PROBLEM TO WORK ON: Retype the data that follows line by line, exactly, and leave its pictures out.

DATA LISTING:
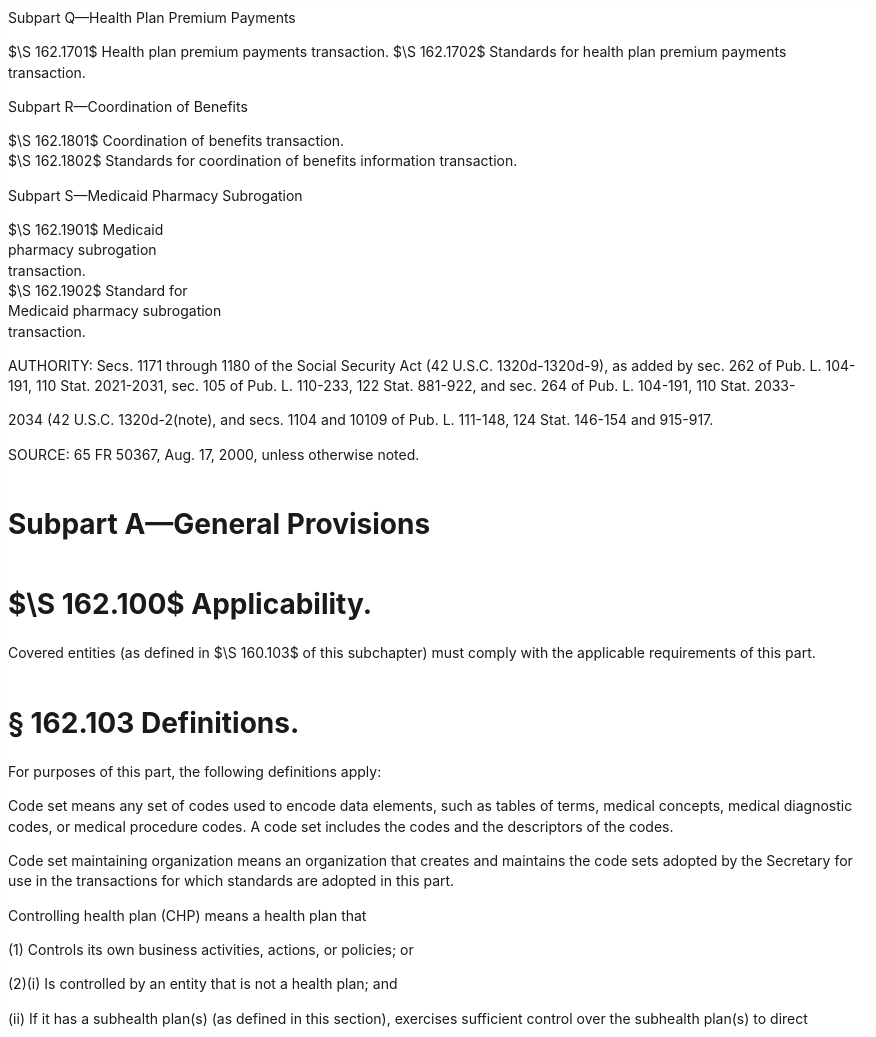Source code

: Subpart Q—Health Plan Premium Payments

$\S 162.1701$  Health plan premium payments transaction.  $\S 162.1702$  Standards for health plan premium payments transaction.

Subpart R—Coordination of Benefits

$\S 162.1801$  Coordination of benefits transaction.  
 $\S 162.1802$  Standards for coordination of benefits information transaction.

Subpart S—Medicaid Pharmacy Subrogation

$\S 162.1901$  Medicaid   
pharmacy subrogation   
transaction.   
 $\S 162.1902$  Standard for   
Medicaid pharmacy subrogation   
transaction.

AUTHORITY: Secs. 1171 through 1180 of the Social Security Act (42 U.S.C. 1320d-1320d-9), as added by sec. 262 of Pub. L. 104-191, 110 Stat. 2021-2031, sec. 105 of Pub. L. 110-233, 122 Stat. 881-922, and sec. 264 of Pub. L. 104-191, 110 Stat. 2033-

2034 (42 U.S.C. 1320d-2(note), and secs. 1104 and 10109 of Pub. L. 111-148, 124 Stat. 146-154 and 915-917.

SOURCE: 65 FR 50367, Aug. 17, 2000, unless otherwise noted.

# Subpart A—General Provisions

# $\S 162.100$  Applicability.

Covered entities (as defined in  $\S 160.103$  of this subchapter) must comply with the applicable requirements of this part.

# § 162.103 Definitions.

For purposes of this part, the following definitions apply:

Code set means any set of codes used to encode data elements, such as tables of terms, medical concepts, medical diagnostic codes, or medical procedure codes. A code set includes the codes and the descriptors of the codes.

Code set maintaining organization means an organization that creates and maintains the code sets adopted by the Secretary for use in the transactions for which standards are adopted in this part.

Controlling health plan (CHP) means a health plan that

(1) Controls its own business activities, actions, or policies; or

(2)(i) Is controlled by an entity that is not a health plan; and

(ii) If it has a subhealth plan(s) (as defined in this section), exercises sufficient control over the subhealth plan(s) to direct
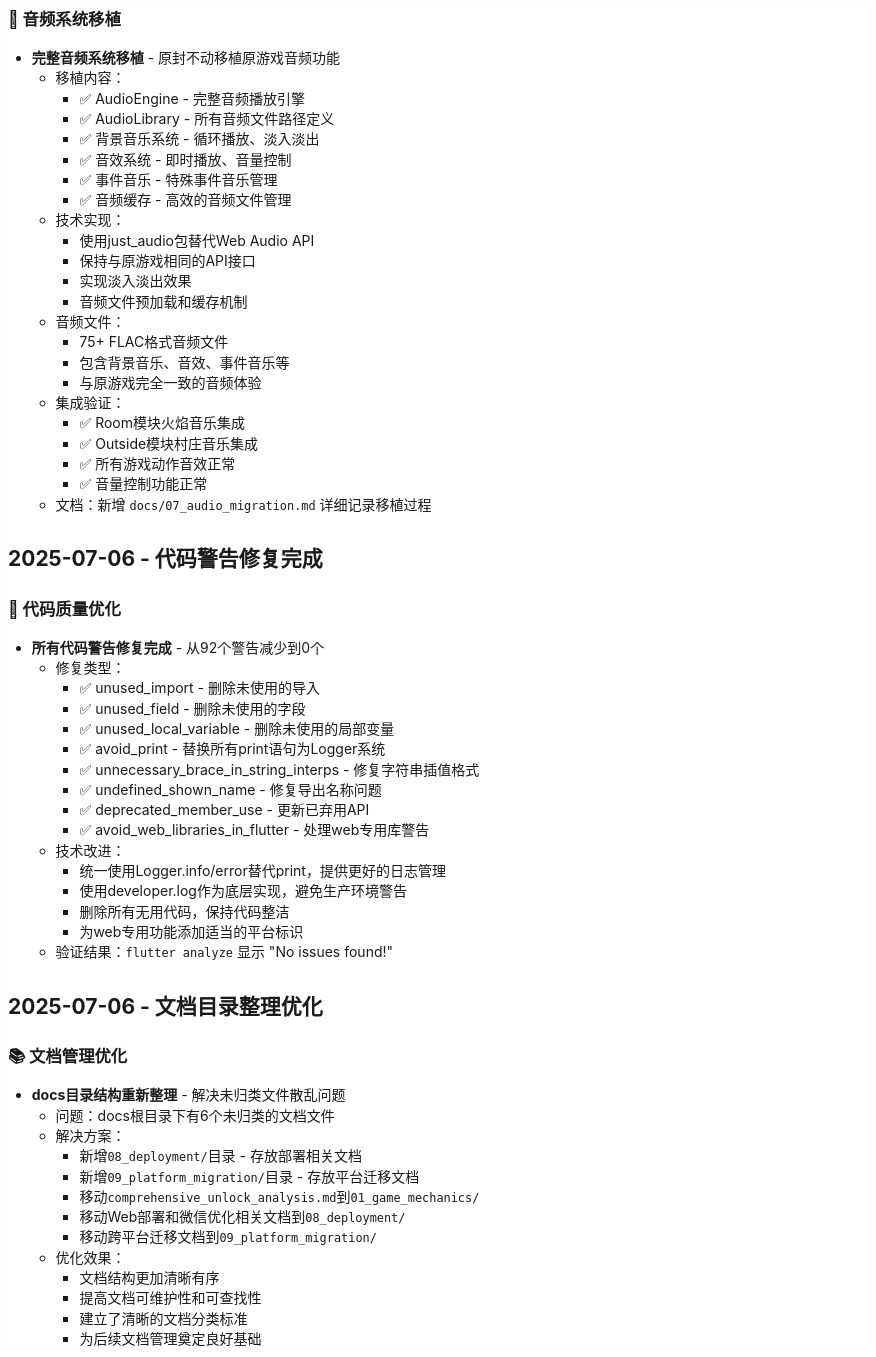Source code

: ### 🎵 音频系统移植
- **完整音频系统移植** - 原封不动移植原游戏音频功能
  - 移植内容：
    - ✅ AudioEngine - 完整音频播放引擎
    - ✅ AudioLibrary - 所有音频文件路径定义
    - ✅ 背景音乐系统 - 循环播放、淡入淡出
    - ✅ 音效系统 - 即时播放、音量控制
    - ✅ 事件音乐 - 特殊事件音乐管理
    - ✅ 音频缓存 - 高效的音频文件管理
  - 技术实现：
    - 使用just_audio包替代Web Audio API
    - 保持与原游戏相同的API接口
    - 实现淡入淡出效果
    - 音频文件预加载和缓存机制
  - 音频文件：
    - 75+ FLAC格式音频文件
    - 包含背景音乐、音效、事件音乐等
    - 与原游戏完全一致的音频体验
  - 集成验证：
    - ✅ Room模块火焰音乐集成
    - ✅ Outside模块村庄音乐集成
    - ✅ 所有游戏动作音效正常
    - ✅ 音量控制功能正常
  - 文档：新增 `docs/07_audio_migration.md` 详细记录移植过程

## 2025-07-06 - 代码警告修复完成

### 🔧 代码质量优化
- **所有代码警告修复完成** - 从92个警告减少到0个
  - 修复类型：
    - ✅ unused_import - 删除未使用的导入
    - ✅ unused_field - 删除未使用的字段
    - ✅ unused_local_variable - 删除未使用的局部变量
    - ✅ avoid_print - 替换所有print语句为Logger系统
    - ✅ unnecessary_brace_in_string_interps - 修复字符串插值格式
    - ✅ undefined_shown_name - 修复导出名称问题
    - ✅ deprecated_member_use - 更新已弃用API
    - ✅ avoid_web_libraries_in_flutter - 处理web专用库警告
  - 技术改进：
    - 统一使用Logger.info/error替代print，提供更好的日志管理
    - 使用developer.log作为底层实现，避免生产环境警告
    - 删除所有无用代码，保持代码整洁
    - 为web专用功能添加适当的平台标识
  - 验证结果：`flutter analyze` 显示 "No issues found!"

## 2025-07-06 - 文档目录整理优化

### 📚 文档管理优化
- **docs目录结构重新整理** - 解决未归类文件散乱问题
  - 问题：docs根目录下有6个未归类的文档文件
  - 解决方案：
    - 新增`08_deployment/`目录 - 存放部署相关文档
    - 新增`09_platform_migration/`目录 - 存放平台迁移文档
    - 移动`comprehensive_unlock_analysis.md`到`01_game_mechanics/`
    - 移动Web部署和微信优化相关文档到`08_deployment/`
    - 移动跨平台迁移文档到`09_platform_migration/`
  - 优化效果：
    - 文档结构更加清晰有序
    - 提高文档可维护性和可查找性
    - 建立了清晰的文档分类标准
    - 为后续文档管理奠定良好基础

SOLUTION FOR THIS EXERCISE:
Source code

: Subpart Q—Health Plan Premium Payments

$\S 162.1701$  Health plan premium payments transaction.  $\S 162.1702$  Standards for health plan premium payments transaction.

Subpart R—Coordination of Benefits

$\S 162.1801$  Coordination of benefits transaction.  
 $\S 162.1802$  Standards for coordination of benefits information transaction.

Subpart S—Medicaid Pharmacy Subrogation

$\S 162.1901$  Medicaid   
pharmacy subrogation   
transaction.   
 $\S 162.1902$  Standard for   
Medicaid pharmacy subrogation   
transaction.

AUTHORITY: Secs. 1171 through 1180 of the Social Security Act (42 U.S.C. 1320d-1320d-9), as added by sec. 262 of Pub. L. 104-191, 110 Stat. 2021-2031, sec. 105 of Pub. L. 110-233, 122 Stat. 881-922, and sec. 264 of Pub. L. 104-191, 110 Stat. 2033-

2034 (42 U.S.C. 1320d-2(note), and secs. 1104 and 10109 of Pub. L. 111-148, 124 Stat. 146-154 and 915-917.

SOURCE: 65 FR 50367, Aug. 17, 2000, unless otherwise noted.

# Subpart A—General Provisions

# $\S 162.100$  Applicability.

Covered entities (as defined in  $\S 160.103$  of this subchapter) must comply with the applicable requirements of this part.

# § 162.103 Definitions.

For purposes of this part, the following definitions apply:

Code set means any set of codes used to encode data elements, such as tables of terms, medical concepts, medical diagnostic codes, or medical procedure codes. A code set includes the codes and the descriptors of the codes.

Code set maintaining organization means an organization that creates and maintains the code sets adopted by the Secretary for use in the transactions for which standards are adopted in this part.

Controlling health plan (CHP) means a health plan that

(1) Controls its own business activities, actions, or policies; or

(2)(i) Is controlled by an entity that is not a health plan; and

(ii) If it has a subhealth plan(s) (as defined in this section), exercises sufficient control over the subhealth plan(s) to direct
Source code

: ### 🎵 音频系统移植
- **完整音频系统移植** - 原封不动移植原游戏音频功能
  - 移植内容：
    - ✅ AudioEngine - 完整音频播放引擎
    - ✅ AudioLibrary - 所有音频文件路径定义
    - ✅ 背景音乐系统 - 循环播放、淡入淡出
    - ✅ 音效系统 - 即时播放、音量控制
    - ✅ 事件音乐 - 特殊事件音乐管理
    - ✅ 音频缓存 - 高效的音频文件管理
  - 技术实现：
    - 使用just_audio包替代Web Audio API
    - 保持与原游戏相同的API接口
    - 实现淡入淡出效果
    - 音频文件预加载和缓存机制
  - 音频文件：
    - 75+ FLAC格式音频文件
    - 包含背景音乐、音效、事件音乐等
    - 与原游戏完全一致的音频体验
  - 集成验证：
    - ✅ Room模块火焰音乐集成
    - ✅ Outside模块村庄音乐集成
    - ✅ 所有游戏动作音效正常
    - ✅ 音量控制功能正常
  - 文档：新增 `docs/07_audio_migration.md` 详细记录移植过程

## 2025-07-06 - 代码警告修复完成

### 🔧 代码质量优化
- **所有代码警告修复完成** - 从92个警告减少到0个
  - 修复类型：
    - ✅ unused_import - 删除未使用的导入
    - ✅ unused_field - 删除未使用的字段
    - ✅ unused_local_variable - 删除未使用的局部变量
    - ✅ avoid_print - 替换所有print语句为Logger系统
    - ✅ unnecessary_brace_in_string_interps - 修复字符串插值格式
    - ✅ undefined_shown_name - 修复导出名称问题
    - ✅ deprecated_member_use - 更新已弃用API
    - ✅ avoid_web_libraries_in_flutter - 处理web专用库警告
  - 技术改进：
    - 统一使用Logger.info/error替代print，提供更好的日志管理
    - 使用developer.log作为底层实现，避免生产环境警告
    - 删除所有无用代码，保持代码整洁
    - 为web专用功能添加适当的平台标识
  - 验证结果：`flutter analyze` 显示 "No issues found!"

## 2025-07-06 - 文档目录整理优化

### 📚 文档管理优化
- **docs目录结构重新整理** - 解决未归类文件散乱问题
  - 问题：docs根目录下有6个未归类的文档文件
  - 解决方案：
    - 新增`08_deployment/`目录 - 存放部署相关文档
    - 新增`09_platform_migration/`目录 - 存放平台迁移文档
    - 移动`comprehensive_unlock_analysis.md`到`01_game_mechanics/`
    - 移动Web部署和微信优化相关文档到`08_deployment/`
    - 移动跨平台迁移文档到`09_platform_migration/`
  - 优化效果：
    - 文档结构更加清晰有序
    - 提高文档可维护性和可查找性
    - 建立了清晰的文档分类标准
    - 为后续文档管理奠定良好基础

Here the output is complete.